It Doesn’t Get Any Better

When we moved five years ago and I retired, I understood that my cooking style would need to change. One of my favorite things to do in Pittsburgh was to enjoy the vast array of foods available. We ate out frequently, sometimes as often as three times a week. And then there was the Strip District. Not a district of strip clubs, but a neighborhood downtown where stores sell to the public at wholesale prices. On Saturday mornings, it is packed shoulder to shoulder with people. There is a seafood shop there that rivals Seattle’s Pike Place Fish Market. It’s called Wholey’s market, and has been there for many years, still run by the Wholey family. They started out long ago selling live poultry, eggs, duck and turkey. They now specialize in seafood, but more unusual items are also available. For example, you can buy frozen turtle, fresh calamari and the biggest jumbo crab legs you will see anywhere (at least, I haven’t seen any bigger ones). There is also an Italian market called Penn Mac (the shop is on a street called Penn Avenue). There, you will find hundreds of varieties of olive oil, cheeses from all over the world, pasta, and fresh Italian bread. I always knew that I could find whatever I needed in this diverse and eclectic neighborhood of shops.

I remember the first time I walked through the local supermarket in our home town. There were some products that were new to me – rolled Amish butter, pickled bologna (not my favorite), suet in the meat case, and a wall of baked goods, most of them sweet. But I couldn’t find any polenta, or kombucha, or even quinoa. For these  “unusual” products, I needed to travel about 25 miles to a larger town, and go to Meijer – a large “superstore” comparable to Wal-Mart. This was also where I needed to go to purchase any fresh produce, as that available locally was just not fresh.

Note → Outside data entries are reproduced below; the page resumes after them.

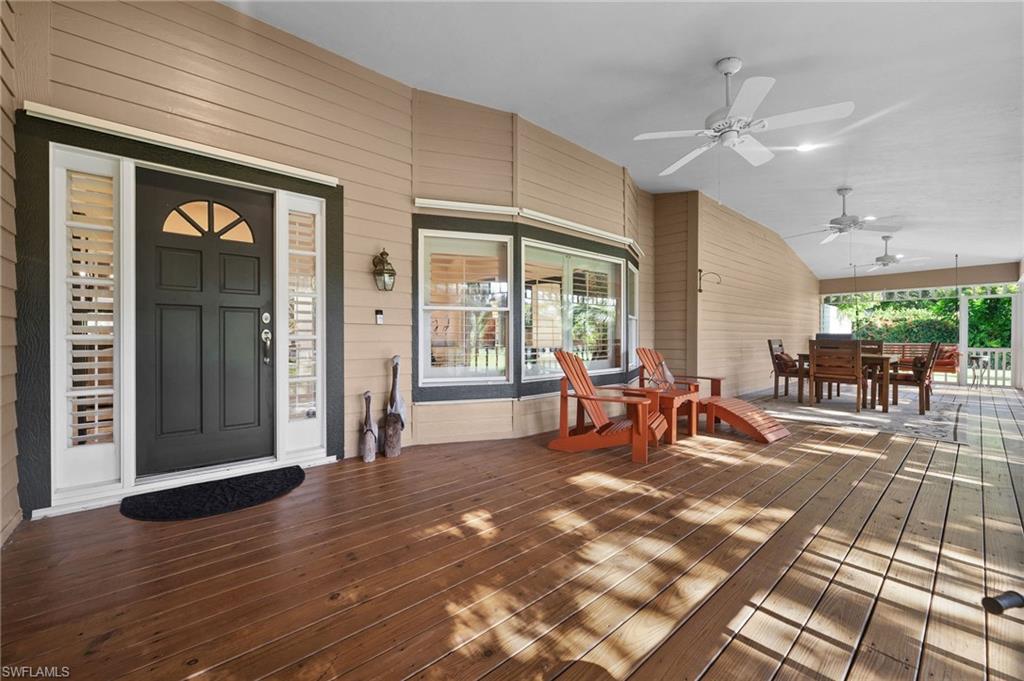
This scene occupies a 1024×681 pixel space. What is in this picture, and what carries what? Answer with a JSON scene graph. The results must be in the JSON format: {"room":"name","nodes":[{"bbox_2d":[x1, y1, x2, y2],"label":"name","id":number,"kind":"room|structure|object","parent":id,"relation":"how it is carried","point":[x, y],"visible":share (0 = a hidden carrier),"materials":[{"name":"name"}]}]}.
{"room":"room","nodes":[
{"label":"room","id":0,"kind":"room"},
{"bbox_2d":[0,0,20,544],"label":"left wall","id":1,"kind":"structure","parent":0,"point":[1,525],"materials":[{"name":"paint"}]},
{"bbox_2d":[2,1,692,531],"label":"house wall","id":2,"kind":"structure","parent":0,"point":[233,12],"materials":[{"name":"paint"}]},
{"bbox_2d":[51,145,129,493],"label":"sidelight window","id":3,"kind":"structure","parent":2,"relation":"in","point":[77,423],"materials":[{"name":"white glass"}]},
{"bbox_2d":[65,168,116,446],"label":"plantation shutter","id":4,"kind":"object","parent":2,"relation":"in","point":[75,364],"visible":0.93,"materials":[{"name":"white wood"}]},
{"bbox_2d":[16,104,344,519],"label":"door frame","id":5,"kind":"structure","parent":2,"relation":"attached to","point":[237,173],"materials":[{"name":"white paint"}]},
{"bbox_2d":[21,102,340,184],"label":"door trim","id":6,"kind":"structure","parent":2,"relation":"attached to","point":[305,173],"materials":[{"name":"white paint"}]},
{"bbox_2d":[136,168,274,478],"label":"front door","id":7,"kind":"structure","parent":2,"relation":"in","point":[207,261],"materials":[{"name":"black paint"}]},
{"bbox_2d":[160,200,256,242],"label":"fanlight window","id":8,"kind":"structure","parent":7,"relation":"in","point":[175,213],"materials":[{"name":"glass"}]},
{"bbox_2d":[279,196,322,451],"label":"sidelight window","id":9,"kind":"structure","parent":2,"relation":"in","point":[311,253],"materials":[{"name":"white glass"}]},
{"bbox_2d":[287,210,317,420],"label":"plantation shutter","id":10,"kind":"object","parent":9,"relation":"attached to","point":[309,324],"visible":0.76,"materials":[{"name":"white wood"}]},
{"bbox_2d":[374,309,383,324],"label":"doorbell","id":11,"kind":"object","parent":2,"relation":"attached to","point":[379,316],"visible":0.97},
{"bbox_2d":[372,249,396,291],"label":"wall lantern","id":12,"kind":"object","parent":2,"relation":"attached to","point":[381,255],"visible":0.99,"materials":[{"name":"metal"}]},
{"bbox_2d":[418,226,513,386],"label":"window","id":13,"kind":"structure","parent":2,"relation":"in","point":[419,267],"materials":[{"name":"white glass"}]},
{"bbox_2d":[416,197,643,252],"label":"window trim","id":14,"kind":"structure","parent":2,"relation":"attached to","point":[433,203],"materials":[{"name":"white paint"}]},
{"bbox_2d":[519,238,622,379],"label":"window","id":15,"kind":"structure","parent":2,"relation":"in","point":[532,243],"materials":[{"name":"white glass"}]},
{"bbox_2d":[626,261,639,369],"label":"window","id":16,"kind":"structure","parent":2,"relation":"in","point":[632,316],"materials":[{"name":"white glass"}]},
{"bbox_2d":[0,381,1023,680],"label":"wooden deck","id":17,"kind":"structure","parent":0,"point":[806,457],"materials":[{"name":"brown wood"}]},
{"bbox_2d":[120,466,305,521],"label":"doormat","id":18,"kind":"object","parent":17,"relation":"on","point":[233,493],"visible":0.98,"materials":[{"name":"black carpet"}]},
{"bbox_2d":[359,391,377,461],"label":"wooden sculpture","id":19,"kind":"object","parent":17,"relation":"on","point":[367,447],"visible":0.99,"materials":[{"name":"brown wood"}]},
{"bbox_2d":[383,355,405,457],"label":"sculpture","id":20,"kind":"object","parent":17,"relation":"on","point":[387,449],"visible":0.99,"materials":[{"name":"brown wood"}]},
{"bbox_2d":[548,347,667,462],"label":"adirondack chair","id":21,"kind":"object","parent":17,"relation":"on","point":[582,396],"visible":0.97,"materials":[{"name":"wood"}]},
{"bbox_2d":[625,387,699,444],"label":"side table","id":22,"kind":"object","parent":17,"relation":"on","point":[672,396],"visible":0.58,"materials":[{"name":"wood"}]},
{"bbox_2d":[634,347,719,431],"label":"adirondack chair","id":23,"kind":"object","parent":17,"relation":"on","point":[658,366],"visible":0.59,"materials":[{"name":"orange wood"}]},
{"bbox_2d":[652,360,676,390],"label":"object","id":24,"kind":"object","parent":23,"relation":"on","point":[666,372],"visible":0.68,"materials":[{"name":"fabric"}]},
{"bbox_2d":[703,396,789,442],"label":"footrest","id":25,"kind":"object","parent":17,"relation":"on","point":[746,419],"visible":0.92,"materials":[{"name":"orange wood"}]},
{"bbox_2d":[815,332,853,341],"label":"grill","id":26,"kind":"object","parent":17,"relation":"on","point":[844,336],"visible":0.25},
{"bbox_2d":[746,390,965,443],"label":"area rug","id":27,"kind":"object","parent":17,"relation":"on","point":[942,413],"visible":0.74,"materials":[{"name":"grey carpet"}]},
{"bbox_2d":[767,337,804,400],"label":"wooden chair","id":28,"kind":"object","parent":27,"relation":"on","point":[772,352],"visible":0.79,"materials":[{"name":"brown wood"}]},
{"bbox_2d":[773,351,798,373],"label":"cushion","id":29,"kind":"object","parent":28,"relation":"on","point":[786,358],"visible":0.68,"materials":[{"name":"fabric"}]},
{"bbox_2d":[809,339,863,411],"label":"dining chair","id":30,"kind":"object","parent":27,"relation":"on","point":[858,364],"visible":0.99,"materials":[{"name":"brown wood"}]},
{"bbox_2d":[795,351,902,410],"label":"dining table","id":31,"kind":"object","parent":27,"relation":"on","point":[894,358],"visible":0.6,"materials":[{"name":"brown wood"}]},
{"bbox_2d":[859,339,884,402],"label":"wooden chair","id":32,"kind":"object","parent":27,"relation":"on","point":[878,344],"visible":0.37,"materials":[{"name":"brown wood"}]},
{"bbox_2d":[882,341,940,413],"label":"dining chair","id":33,"kind":"object","parent":27,"relation":"on","point":[920,378],"visible":0.83,"materials":[{"name":"brown wood"}]},
{"bbox_2d":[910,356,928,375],"label":"cushion","id":34,"kind":"object","parent":33,"relation":"on","point":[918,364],"visible":0.51,"materials":[{"name":"fabric"}]},
{"bbox_2d":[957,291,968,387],"label":"porch post","id":35,"kind":"object","parent":17,"relation":"on","point":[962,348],"visible":0.76,"materials":[{"name":"white paint"}]},
{"bbox_2d":[967,354,990,387],"label":"side table","id":36,"kind":"object","parent":17,"relation":"on","point":[974,358],"visible":0.85,"materials":[{"name":"metal"}]},
{"bbox_2d":[960,347,1012,385],"label":"railing","id":37,"kind":"object","parent":17,"relation":"on","point":[988,350],"visible":0.59,"materials":[{"name":"white wood"}]},
{"bbox_2d":[981,590,1023,614],"label":"black object","id":38,"kind":"object","parent":17,"relation":"on","point":[1014,598],"visible":0.98,"materials":[{"name":"black"}]},
{"bbox_2d":[227,0,1023,284],"label":"ceiling","id":39,"kind":"structure","parent":0,"point":[736,42],"materials":[{"name":"white paint"}]},
{"bbox_2d":[634,57,856,172],"label":"ceiling fan","id":40,"kind":"object","parent":39,"relation":"hanging from","point":[732,70],"visible":0.99,"materials":[{"name":"white"}]},
{"bbox_2d":[795,142,816,151],"label":"recessed light","id":41,"kind":"object","parent":39,"relation":"in","point":[804,147],"visible":0.91,"materials":[{"name":"white"}]},
{"bbox_2d":[788,186,899,241],"label":"ceiling fan","id":42,"kind":"object","parent":39,"relation":"hanging from","point":[844,221],"visible":0.99,"materials":[{"name":"white metal"}]},
{"bbox_2d":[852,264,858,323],"label":"hanging chain","id":43,"kind":"object","parent":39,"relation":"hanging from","point":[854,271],"visible":0.82,"materials":[{"name":"black metal"}]},
{"bbox_2d":[850,234,928,269],"label":"ceiling fan","id":44,"kind":"object","parent":39,"relation":"hanging from","point":[884,265],"visible":0.97,"materials":[{"name":"white metal"}]},
{"bbox_2d":[884,343,959,373],"label":"porch swing","id":45,"kind":"object","parent":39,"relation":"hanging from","point":[912,354],"visible":0.45,"materials":[{"name":"brown wood"}]},
{"bbox_2d":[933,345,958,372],"label":"red cushion","id":46,"kind":"object","parent":45,"relation":"on","point":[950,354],"visible":0.57,"materials":[{"name":"red fabric"}]},
{"bbox_2d":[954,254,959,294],"label":"hanging chain","id":47,"kind":"object","parent":39,"relation":"hanging from","point":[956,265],"visible":0.94,"materials":[{"name":"black metal"}]},
{"bbox_2d":[646,187,817,397],"label":"side wall","id":48,"kind":"structure","parent":0,"point":[810,316],"materials":[{"name":"paint"}]},
{"bbox_2d":[696,268,721,291],"label":"wall hook","id":49,"kind":"object","parent":48,"relation":"attached to","point":[700,271],"visible":0.99,"materials":[{"name":"black metal"}]},
{"bbox_2d":[815,261,1023,387],"label":"screen wall","id":50,"kind":"structure","parent":0,"point":[894,284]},
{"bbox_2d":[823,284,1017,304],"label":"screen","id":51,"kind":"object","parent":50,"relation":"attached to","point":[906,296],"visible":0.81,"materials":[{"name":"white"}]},
{"label":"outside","id":52,"kind":"structure","parent":0,"visible":0},
{"label":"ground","id":53,"kind":"structure","parent":52,"visible":0},
{"bbox_2d":[831,292,1013,347],"label":"hedge","id":54,"kind":"object","parent":53,"relation":"on","point":[980,302],"visible":0.26,"materials":[{"name":"green plant"}]},
{"bbox_2d":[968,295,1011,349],"label":"tree","id":55,"kind":"object","parent":53,"relation":"on","point":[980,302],"visible":0.4,"materials":[{"name":"green plant"}]}
]}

After we had been here a couple of years, the local grocery store changed management. I knew the new manager, and sent him suggestions of items I would enjoy purchasing from the store. He told me that if there was something I needed that required a trip to Meijer, to tell him, and he would make sure to stock it, allowing me to shop locally, and much more conveniently. I remember thinking that such willingness to cater to my individual needs would not likely be available in a larger city.

He kept his word. Within two days of requesting kombucha, he sent me a picture of it on the shelf. The produce improved immensely, and during canning season, fresh products from local farms were available. Also, around this time, I learned that Wholey’s, Penn Mac and our favorite maker of charcuterie will ship their products next day air to our little town via UPS. I feel like we have the best of both worlds. We are able to order items that aren’t available locally from trusted resources, and we can obtain locally grown fruits, vegetables, and all of our meat from three miles down the road.

It took a little time, but we now eat better food than ever before. I cook every day, using as many local products as possible, and during the colder months, I use what I have preserved during the summer. This past summer, I canned over 100 quarts of tomatoes, tomato sauce, and tomato paste. This past weekend, I learned how to make homemade yogurt, and for $2.00, made a gallon of fresh yogurt. We enjoy it every morning, usually with jams I canned during the summer. It’s easy, and tastes better than any yogurt I have been able to purchase anywhere.

I feared we would be forced to eat bologna sandwiches, and use only frozen vegetables when we first arrived. What I naively thought was a wasteland for the food to which I was accustomed turned out to offer fresher and more interesting food than I had ever prepared in Pittsburgh. I still miss the restaurants, but their lack of availability has stretched me to learn methods of cooking I never before tried. Cooking is something I love, and I especially enjoy sharing food with friends and family. It isn’t unusual for me to spend a couple of hours a day researching new methods of cooking, and then preparing it the next day. Shopping from local farms and spending all the time I need to prepare our food is a true luxury. It just doesn’t get any better than that.